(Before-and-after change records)

──────────

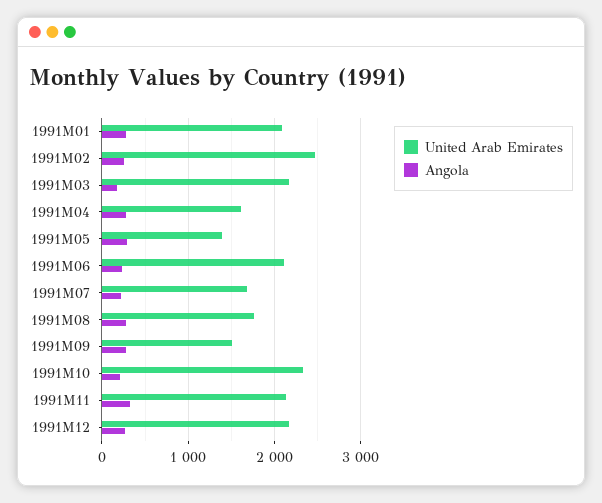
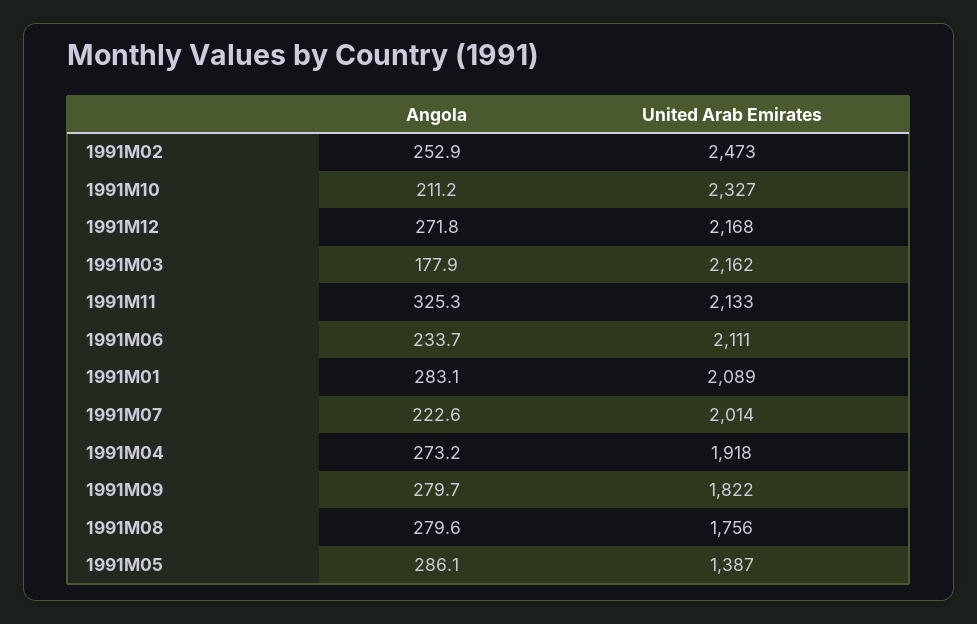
  {
    "United Arab Emirates": {
      "1991M01": 2089,
      "1991M02": 2473,
      "1991M03": 2162,
-     "1991M04": 1600,
+     "1991M04": 1918,
      "1991M05": 1387,
      "1991M06": 2111,
-     "1991M07": 1700,
+     "1991M07": 2014,
      "1991M08": 1756,
-     "1991M09": 1500,
+     "1991M09": 1822,
      "1991M10": 2327,
      "1991M11": 2133,
      "1991M12": 2168
    },
    "Angola": {
      "1991M01": 283.1,
      "1991M02": 252.9,
      "1991M03": 177.9,
      "1991M04": 273.2,
      "1991M05": 286.1,
      "1991M06": 233.7,
      "1991M07": 222.6,
      "1991M08": 279.6,
      "1991M09": 279.7,
      "1991M10": 211.2,
      "1991M11": 325.3,
      "1991M12": 271.8
    }
  }

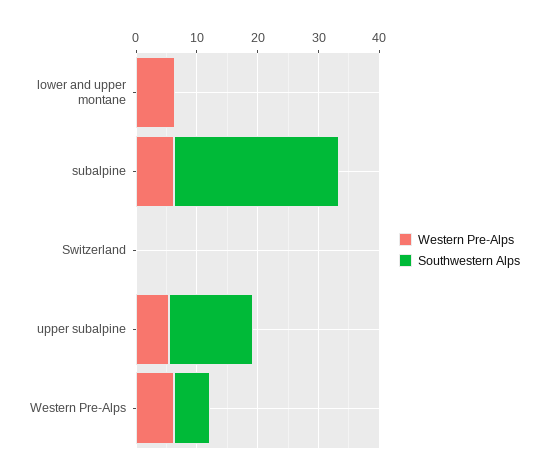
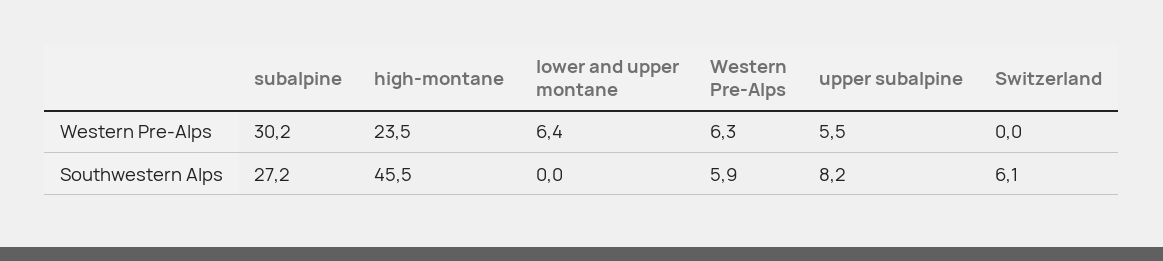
  {
    "Western Pre-Alps": {
      "lower and upper montane": 6.4,
-     "subalpine": 6,
+     "subalpine": 30.2,
      "Switzerland": 0,
      "upper subalpine": 5.5,
-     "Western Pre-Alps": 6.3
+     "Western Pre-Alps": 6.3,
+     "high-montane": 23.5
    },
    "Southwestern Alps": {
      "lower and upper montane": 0,
      "subalpine": 27.2,
-     "Switzerland": 0,
+     "Switzerland": 6.1,
-     "upper subalpine": 14,
+     "upper subalpine": 8.2,
-     "Western Pre-Alps": 5.9
+     "Western Pre-Alps": 5.9,
+     "high-montane": 45.5
    }
  }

──────────

Give back every entry verbatim. No pictures belong in the copy.

* _Final answer_:
  {
    "United Arab Emirates": {
      "1991M01": 2089,
      "1991M02": 2473,
      "1991M03": 2162,
-     "1991M04": 1600,
+     "1991M04": 1918,
      "1991M05": 1387,
      "1991M06": 2111,
-     "1991M07": 1700,
+     "1991M07": 2014,
      "1991M08": 1756,
-     "1991M09": 1500,
+     "1991M09": 1822,
      "1991M10": 2327,
      "1991M11": 2133,
      "1991M12": 2168
    },
    "Angola": {
      "1991M01": 283.1,
      "1991M02": 252.9,
      "1991M03": 177.9,
      "1991M04": 273.2,
      "1991M05": 286.1,
      "1991M06": 233.7,
      "1991M07": 222.6,
      "1991M08": 279.6,
      "1991M09": 279.7,
      "1991M10": 211.2,
      "1991M11": 325.3,
      "1991M12": 271.8
    }
  }

  {
    "Western Pre-Alps": {
      "lower and upper montane": 6.4,
-     "subalpine": 6,
+     "subalpine": 30.2,
      "Switzerland": 0,
      "upper subalpine": 5.5,
-     "Western Pre-Alps": 6.3
+     "Western Pre-Alps": 6.3,
+     "high-montane": 23.5
    },
    "Southwestern Alps": {
      "lower and upper montane": 0,
      "subalpine": 27.2,
-     "Switzerland": 0,
+     "Switzerland": 6.1,
-     "upper subalpine": 14,
+     "upper subalpine": 8.2,
-     "Western Pre-Alps": 5.9
+     "Western Pre-Alps": 5.9,
+     "high-montane": 45.5
    }
  }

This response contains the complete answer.